N'oluyo bu aşağılık yerde HAAĞAĞĞ
...
Gözlerim al bayrakta oyalandı. Zorlu bir göreve gidiyorduk. Durağım belliydi,duam belliydi.Tek temennim ben gelene kadar Duruya bir şey olmamasıydı. Kısık sesle duamı okuduktan sonra ellerimi suratıma sürdüm. İçimdeki sıkıntı yavaş yavaş giderken gözlerimi kapatıp derince gülümsedim.
Son zamanlarda kafam çok dumanıydı. Odaklanamıyordum,ilgilenemiyordum. Kendimi salmak istemiyordum ama mutluymuş gibide davranamıyordum. Uçsuz bucaksız deniz gibi hissediyordum. Dalgalıydım ama akmayı bırakamıyordum. Kaç can ölmüştü içimde?
Ben İstanbul'la arama bir mesafe koymuştum. Kendi koyduğum mesafeyi ne yürüyerek nede koşarak aşamıyordum. İstanbul benim katilimdi. İnsan katiline koşa koşa gitmek ister miydi? Ben istiyordum.
Her izin günümde tabelaya kadar gidiyordum ama ayaklarım gerisini getiremiyordu. Oradaydı ama gidemiyordum. İçim acıyordu. Kalbim kafesinde atıyordu ama her atışında demirler canımı yakıyordu.
Ne için çabaladığımı bile bilmiyorum. İçimde bir acı vardı ama kelimelere dökemeyecek kadar yorgun hissediyorum. Umudum kalmamış gibiydi.
Bir taraftan toparlanmaya çalışıyordum. Sevdiğim insanlar yanımdaydı,sevdiğim işi yapıyordum. Ama içimde bir yerde bir şeyler eksikti.
Kızgınlık gürültü,kırgınlık sessizliktir derler. Neden bu kadar kırgındım? Kime bu kadar kırılmıştım?
Hiç sevmeyen anneme mi? Asla yanımda olmayan babama mı? Yoksa onca sene sonra mutluluğu için karşıma geçen abime mi? Kime kırgındım ben? Ayaklarım neden İstanbul'a gitmeyi inatla reddediyordu?
Yerde olan bakışlarımı yanıma inen helikoptere çevirdim. Zorlu bir görev beklediği için derin bir nefes alıp sorunlarımı ve herşeyi Hakkari'de bırakıp helikoptere bindim. Maskemi suratıma geçirip ineceğimiz yere kadar bomboş gökyüzüne baktım.

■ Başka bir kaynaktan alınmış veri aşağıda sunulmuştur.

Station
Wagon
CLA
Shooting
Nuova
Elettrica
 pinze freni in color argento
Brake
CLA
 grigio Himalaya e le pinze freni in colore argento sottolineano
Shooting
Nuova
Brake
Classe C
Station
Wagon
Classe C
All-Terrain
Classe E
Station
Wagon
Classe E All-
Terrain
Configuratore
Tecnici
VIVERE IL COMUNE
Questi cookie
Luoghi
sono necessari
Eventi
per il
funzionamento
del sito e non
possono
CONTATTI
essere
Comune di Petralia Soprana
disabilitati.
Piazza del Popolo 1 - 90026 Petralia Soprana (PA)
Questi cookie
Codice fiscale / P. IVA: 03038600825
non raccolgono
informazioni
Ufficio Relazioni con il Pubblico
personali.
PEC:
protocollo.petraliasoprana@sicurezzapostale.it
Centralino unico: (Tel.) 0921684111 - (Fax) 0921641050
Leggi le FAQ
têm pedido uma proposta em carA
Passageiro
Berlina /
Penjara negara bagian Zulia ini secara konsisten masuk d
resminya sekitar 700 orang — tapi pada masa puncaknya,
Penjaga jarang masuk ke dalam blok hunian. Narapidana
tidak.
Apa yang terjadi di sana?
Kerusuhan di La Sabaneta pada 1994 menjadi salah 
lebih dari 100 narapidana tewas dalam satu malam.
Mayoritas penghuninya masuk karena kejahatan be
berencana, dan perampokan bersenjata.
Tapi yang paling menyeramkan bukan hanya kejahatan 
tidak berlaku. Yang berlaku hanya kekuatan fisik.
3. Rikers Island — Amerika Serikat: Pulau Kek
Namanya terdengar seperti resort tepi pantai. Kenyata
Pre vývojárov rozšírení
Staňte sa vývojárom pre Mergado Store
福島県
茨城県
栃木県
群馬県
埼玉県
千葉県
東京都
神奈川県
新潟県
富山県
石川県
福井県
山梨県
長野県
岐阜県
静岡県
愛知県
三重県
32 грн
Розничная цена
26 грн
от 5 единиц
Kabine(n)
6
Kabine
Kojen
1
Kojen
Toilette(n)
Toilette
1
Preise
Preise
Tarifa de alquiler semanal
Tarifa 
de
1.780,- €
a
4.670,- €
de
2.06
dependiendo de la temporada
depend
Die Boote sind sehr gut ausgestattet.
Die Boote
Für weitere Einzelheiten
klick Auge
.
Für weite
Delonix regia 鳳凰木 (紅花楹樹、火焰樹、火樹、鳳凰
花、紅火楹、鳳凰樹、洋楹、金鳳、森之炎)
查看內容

Soğuk hava tenimi ısırıp geçerken Selo "Amına koyim ne bu soğuk?" dedi. Timdekiler onu destekleyecek şekilde mırıldanıp karın içinde yürümeye başladı.
dağlar beyaza bürünmüştü. Yakında her yere yağacağı belliydi.
Yüzbaşı elini havaya kaldırıp yumruk yaptı. Hepimiz durduğumuzda silahlara sarıldık. Bir ses geliyordu,adım sesleri. Dikkatlice dinledik. İki adam konuşuyordu.
"Baskın yapılacak dediler?"
"Evet o komutan peşimizi bırakmıyo yer değiştireceğiz."
"Bir günümüz huzurlu geçmiyo!"
Alayla sırıttım. Değil bir günün bir dakikan bile huzurlu geçmeyecekti şerefsiz. Başını yastığa koyarken bile nefesim ensende olacaktı.
"Yanda ki köye gideceğiz dinleriz artık."
Adım sesleri uzaklaştı. Hepimiz yüzbaşıya baktığımızda oda gülümseyerek "Süpriz zamanı." Dedi.
...
Derin bir nefes verip silahımı indirdim. "Arkanı dön, duvara yaslan!" Ona arkamı döndüğümde soğuk namlunun ucunu hala ensemde hissediyordum.
Etrafımız sarılmıştı ve pusuya düşmüştük. Destek için tesise ulaşmaya çalışmıştım ama tipi yüzünden sinyal yoktu.
Elimin arasına bıçağı saklayıp duvara yaslandım. Namlu ensemdem uzaklaşınca elleri vücudumda dolaşmaya başladı. Eğilip bacaklarıma dokunduğunda arkadan çenesine tekme attım. Beklemediği hamle yüzünden yere yığılıp inlediğinde silahımı kavrayıp anlına sıktım. Derin bir nefes verdiğimde kulaklıktan Selonun sesi duyuldu.